Myeloid cells are prevalent in solid cancers, but they frequently exhibit a pro-tumor phenotype, hindering cancer immunotherapy. Their abundance makes engineered myeloid cell therapy an intriguing approach to tackle challenges posed by solid cancers, such as tumor trafficking and infiltration along with tumor cell heterogenicity and immunosuppressive tumor microenvironment (TME). Solid cancers often upregulate the checkpoint molecule PD-L1 to evade immune responses. Thus, we devised an adoptive cell therapy strategy based on myeloid cells expressing a Chimeric Antigen Receptor (CAR)-like immune receptor (CARIR).

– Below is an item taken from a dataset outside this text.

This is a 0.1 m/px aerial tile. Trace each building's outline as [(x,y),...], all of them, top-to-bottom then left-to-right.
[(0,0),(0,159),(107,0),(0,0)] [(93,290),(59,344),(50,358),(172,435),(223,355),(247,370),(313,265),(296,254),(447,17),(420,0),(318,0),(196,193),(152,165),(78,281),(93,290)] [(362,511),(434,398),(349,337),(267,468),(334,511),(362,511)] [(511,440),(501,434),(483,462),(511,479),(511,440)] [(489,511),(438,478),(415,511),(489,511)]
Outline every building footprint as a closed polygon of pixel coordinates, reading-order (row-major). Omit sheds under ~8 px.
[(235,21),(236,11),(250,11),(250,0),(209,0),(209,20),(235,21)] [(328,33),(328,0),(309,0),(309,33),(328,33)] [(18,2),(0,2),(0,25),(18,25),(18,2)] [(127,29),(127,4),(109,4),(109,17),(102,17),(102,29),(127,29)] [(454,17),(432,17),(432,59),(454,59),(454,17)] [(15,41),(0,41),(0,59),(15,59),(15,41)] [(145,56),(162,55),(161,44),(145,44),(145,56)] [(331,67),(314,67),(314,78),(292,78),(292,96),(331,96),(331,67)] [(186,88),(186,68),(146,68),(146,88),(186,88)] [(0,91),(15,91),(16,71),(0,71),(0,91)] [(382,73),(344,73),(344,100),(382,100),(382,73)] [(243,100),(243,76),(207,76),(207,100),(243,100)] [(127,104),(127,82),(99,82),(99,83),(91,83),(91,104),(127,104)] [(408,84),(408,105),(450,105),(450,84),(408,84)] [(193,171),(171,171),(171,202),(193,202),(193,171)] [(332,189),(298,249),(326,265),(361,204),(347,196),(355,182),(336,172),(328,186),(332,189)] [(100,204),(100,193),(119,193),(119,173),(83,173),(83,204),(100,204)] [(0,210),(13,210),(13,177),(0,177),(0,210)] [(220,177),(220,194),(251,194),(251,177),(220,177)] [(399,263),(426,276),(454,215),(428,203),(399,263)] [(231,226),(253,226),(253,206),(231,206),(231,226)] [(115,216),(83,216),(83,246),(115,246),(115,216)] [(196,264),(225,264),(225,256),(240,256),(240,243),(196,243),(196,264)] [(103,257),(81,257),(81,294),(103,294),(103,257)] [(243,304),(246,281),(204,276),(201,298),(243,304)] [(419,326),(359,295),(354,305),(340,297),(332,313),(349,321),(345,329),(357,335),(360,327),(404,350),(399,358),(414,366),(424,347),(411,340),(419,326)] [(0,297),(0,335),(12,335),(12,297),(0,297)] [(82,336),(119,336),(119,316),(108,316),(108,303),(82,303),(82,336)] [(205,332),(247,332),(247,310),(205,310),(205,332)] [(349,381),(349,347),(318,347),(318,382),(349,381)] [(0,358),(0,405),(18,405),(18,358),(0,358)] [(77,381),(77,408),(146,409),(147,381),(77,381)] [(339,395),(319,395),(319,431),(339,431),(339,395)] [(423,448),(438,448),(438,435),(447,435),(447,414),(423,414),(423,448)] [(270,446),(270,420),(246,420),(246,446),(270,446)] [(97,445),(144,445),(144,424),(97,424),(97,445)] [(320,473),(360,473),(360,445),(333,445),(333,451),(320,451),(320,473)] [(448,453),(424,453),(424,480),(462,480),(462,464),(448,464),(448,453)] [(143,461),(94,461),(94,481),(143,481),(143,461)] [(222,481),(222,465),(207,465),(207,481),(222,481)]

The extracellular domain of CARIR is derived from the natural inhibitory receptor PD-1, while the intracellular domain(s) are derived from CD40 and/or CD3ξ. To assess the efficacy of CARIR-engineered myeloid cells, we conducted proof-of-principle experiments using co-culture and flow cytometry-based phagocytosis assays in vitro . Additionally, we employed a fully immune-competent syngeneic tumor mouse model to evaluate the strategy’s effectiveness in vivo . Co-culturing CARIR-expressing human monocytic THP-1 cells with PD-L1 ⁺ target cells lead to upregulation of the co-stimulatory molecule CD86 along with expression of proinflammatory cytokines TNF-1α and IL-1β. Moreover, CARIR expression significantly enhanced phagocytosis of multiple PD-L1 ⁺ human solid tumor cell lines in vitro . Similar outcomes were observed with CARIR-expressing human primary macrophages. In experiments conducted on Balb/c mice bearing aggressive 4T1 mammary tumors, infusing murine myeloid cells expressing a murine version of CARIR significantly slowed tumor growth and prolonged survival. Taken together, our results demonstrate that adoptive transfer of PD-1 CARIR-engineered myeloid cells may be an effective strategy in treating PD-L1 ⁺ solid tumors.